TASK DESCRIPTION: Find every line of the records that has "Notifications" and return it.

======

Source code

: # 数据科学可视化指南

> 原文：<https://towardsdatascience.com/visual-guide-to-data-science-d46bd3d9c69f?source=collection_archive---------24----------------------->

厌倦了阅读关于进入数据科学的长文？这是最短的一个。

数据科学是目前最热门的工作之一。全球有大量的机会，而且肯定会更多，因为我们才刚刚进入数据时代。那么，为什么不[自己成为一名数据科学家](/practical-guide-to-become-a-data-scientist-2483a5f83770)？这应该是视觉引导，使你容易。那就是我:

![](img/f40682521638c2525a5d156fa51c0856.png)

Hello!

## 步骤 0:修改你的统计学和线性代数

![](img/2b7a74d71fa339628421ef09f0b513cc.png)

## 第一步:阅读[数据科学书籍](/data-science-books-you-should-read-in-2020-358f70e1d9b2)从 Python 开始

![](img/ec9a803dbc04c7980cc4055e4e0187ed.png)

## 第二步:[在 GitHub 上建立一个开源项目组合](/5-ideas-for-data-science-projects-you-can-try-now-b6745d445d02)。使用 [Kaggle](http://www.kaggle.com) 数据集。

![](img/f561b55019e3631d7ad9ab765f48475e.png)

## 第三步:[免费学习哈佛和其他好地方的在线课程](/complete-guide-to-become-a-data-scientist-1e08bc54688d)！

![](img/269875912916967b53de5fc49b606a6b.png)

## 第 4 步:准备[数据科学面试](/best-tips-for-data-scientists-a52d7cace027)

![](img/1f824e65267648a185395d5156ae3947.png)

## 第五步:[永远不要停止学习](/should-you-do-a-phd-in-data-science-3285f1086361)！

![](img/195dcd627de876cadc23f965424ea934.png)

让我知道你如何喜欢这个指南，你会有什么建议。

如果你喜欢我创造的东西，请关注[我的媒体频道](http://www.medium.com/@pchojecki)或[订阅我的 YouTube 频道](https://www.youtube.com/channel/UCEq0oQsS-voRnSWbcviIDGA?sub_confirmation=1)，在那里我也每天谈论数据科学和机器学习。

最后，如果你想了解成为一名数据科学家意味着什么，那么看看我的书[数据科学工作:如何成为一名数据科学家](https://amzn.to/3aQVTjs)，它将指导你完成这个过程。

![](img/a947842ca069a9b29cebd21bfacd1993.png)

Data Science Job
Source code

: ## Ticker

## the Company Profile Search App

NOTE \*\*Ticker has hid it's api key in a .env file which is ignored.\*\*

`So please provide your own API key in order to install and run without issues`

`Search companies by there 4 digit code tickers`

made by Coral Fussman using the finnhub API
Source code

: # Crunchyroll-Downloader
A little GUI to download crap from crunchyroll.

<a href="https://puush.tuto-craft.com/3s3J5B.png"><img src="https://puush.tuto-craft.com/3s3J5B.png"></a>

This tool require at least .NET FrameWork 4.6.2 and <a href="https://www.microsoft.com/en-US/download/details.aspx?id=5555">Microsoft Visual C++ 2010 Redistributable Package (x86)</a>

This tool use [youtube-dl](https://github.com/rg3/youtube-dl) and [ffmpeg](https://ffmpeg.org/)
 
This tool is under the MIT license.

======

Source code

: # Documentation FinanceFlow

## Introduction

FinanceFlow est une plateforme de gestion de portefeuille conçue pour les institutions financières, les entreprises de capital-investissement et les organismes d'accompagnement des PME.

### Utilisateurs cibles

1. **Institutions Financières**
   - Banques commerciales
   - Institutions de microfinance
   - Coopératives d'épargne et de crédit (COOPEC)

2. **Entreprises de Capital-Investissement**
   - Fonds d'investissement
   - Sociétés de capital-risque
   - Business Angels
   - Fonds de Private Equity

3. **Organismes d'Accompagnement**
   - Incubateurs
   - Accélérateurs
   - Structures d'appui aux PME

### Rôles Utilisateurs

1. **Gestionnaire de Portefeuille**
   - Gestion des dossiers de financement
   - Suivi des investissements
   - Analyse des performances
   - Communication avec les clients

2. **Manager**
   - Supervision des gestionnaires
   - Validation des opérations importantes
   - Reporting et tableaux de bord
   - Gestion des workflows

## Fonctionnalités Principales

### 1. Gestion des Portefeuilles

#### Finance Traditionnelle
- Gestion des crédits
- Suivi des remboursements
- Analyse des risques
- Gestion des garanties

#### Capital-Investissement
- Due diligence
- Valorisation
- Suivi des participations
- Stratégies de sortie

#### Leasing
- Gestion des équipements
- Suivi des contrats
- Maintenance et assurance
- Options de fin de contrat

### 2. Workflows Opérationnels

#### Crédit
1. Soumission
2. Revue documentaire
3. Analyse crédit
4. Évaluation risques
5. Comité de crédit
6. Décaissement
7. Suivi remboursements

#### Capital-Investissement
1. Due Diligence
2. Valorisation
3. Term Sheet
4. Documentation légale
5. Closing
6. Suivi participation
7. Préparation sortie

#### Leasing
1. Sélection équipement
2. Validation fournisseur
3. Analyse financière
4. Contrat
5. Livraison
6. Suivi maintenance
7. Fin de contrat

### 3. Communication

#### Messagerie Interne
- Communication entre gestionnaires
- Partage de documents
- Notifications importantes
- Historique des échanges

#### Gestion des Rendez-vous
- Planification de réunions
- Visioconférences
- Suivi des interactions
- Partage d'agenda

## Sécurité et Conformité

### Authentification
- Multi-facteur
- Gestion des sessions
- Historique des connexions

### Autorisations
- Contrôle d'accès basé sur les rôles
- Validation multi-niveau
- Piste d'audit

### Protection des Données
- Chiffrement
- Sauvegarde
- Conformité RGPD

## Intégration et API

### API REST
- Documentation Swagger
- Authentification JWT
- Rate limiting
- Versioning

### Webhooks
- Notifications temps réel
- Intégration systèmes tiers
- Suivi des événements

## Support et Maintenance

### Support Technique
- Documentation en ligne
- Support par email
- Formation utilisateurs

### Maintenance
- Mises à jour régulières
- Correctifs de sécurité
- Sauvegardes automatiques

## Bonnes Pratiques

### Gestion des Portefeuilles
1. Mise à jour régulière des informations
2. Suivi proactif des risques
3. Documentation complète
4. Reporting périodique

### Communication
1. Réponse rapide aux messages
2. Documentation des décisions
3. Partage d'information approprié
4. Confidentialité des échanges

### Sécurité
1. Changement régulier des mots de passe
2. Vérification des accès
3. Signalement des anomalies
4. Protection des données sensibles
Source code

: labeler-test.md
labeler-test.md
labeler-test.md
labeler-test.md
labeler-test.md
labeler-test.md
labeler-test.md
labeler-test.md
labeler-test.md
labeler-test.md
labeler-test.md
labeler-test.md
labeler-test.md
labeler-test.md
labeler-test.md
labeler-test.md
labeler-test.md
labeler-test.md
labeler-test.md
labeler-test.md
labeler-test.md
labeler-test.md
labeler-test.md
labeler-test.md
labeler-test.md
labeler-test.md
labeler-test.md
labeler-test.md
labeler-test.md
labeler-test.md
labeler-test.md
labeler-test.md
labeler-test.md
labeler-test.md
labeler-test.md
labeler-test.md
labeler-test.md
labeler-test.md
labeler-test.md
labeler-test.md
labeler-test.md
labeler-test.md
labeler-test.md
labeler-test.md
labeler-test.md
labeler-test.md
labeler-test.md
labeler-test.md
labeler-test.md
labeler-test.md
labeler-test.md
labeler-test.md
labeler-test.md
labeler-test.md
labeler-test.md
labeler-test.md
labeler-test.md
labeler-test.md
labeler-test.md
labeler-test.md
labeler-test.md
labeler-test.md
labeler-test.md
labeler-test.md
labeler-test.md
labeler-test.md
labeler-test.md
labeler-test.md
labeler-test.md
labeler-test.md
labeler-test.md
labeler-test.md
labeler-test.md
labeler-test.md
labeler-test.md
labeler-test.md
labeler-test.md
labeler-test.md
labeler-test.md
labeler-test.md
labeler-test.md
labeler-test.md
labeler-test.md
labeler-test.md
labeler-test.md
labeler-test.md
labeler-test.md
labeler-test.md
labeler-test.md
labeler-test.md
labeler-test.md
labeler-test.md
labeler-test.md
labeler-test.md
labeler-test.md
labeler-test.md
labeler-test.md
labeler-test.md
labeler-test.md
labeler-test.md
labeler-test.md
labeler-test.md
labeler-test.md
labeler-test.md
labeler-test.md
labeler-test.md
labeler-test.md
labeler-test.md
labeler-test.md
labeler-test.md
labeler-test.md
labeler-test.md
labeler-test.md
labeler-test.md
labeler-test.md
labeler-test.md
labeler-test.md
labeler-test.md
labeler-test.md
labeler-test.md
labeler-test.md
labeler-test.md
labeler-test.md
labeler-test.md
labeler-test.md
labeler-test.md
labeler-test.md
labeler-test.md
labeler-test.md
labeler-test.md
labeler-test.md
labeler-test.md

======

RESPONSE FOR THIS EXERCISE:
- Notifications importantes
- Notifications temps réel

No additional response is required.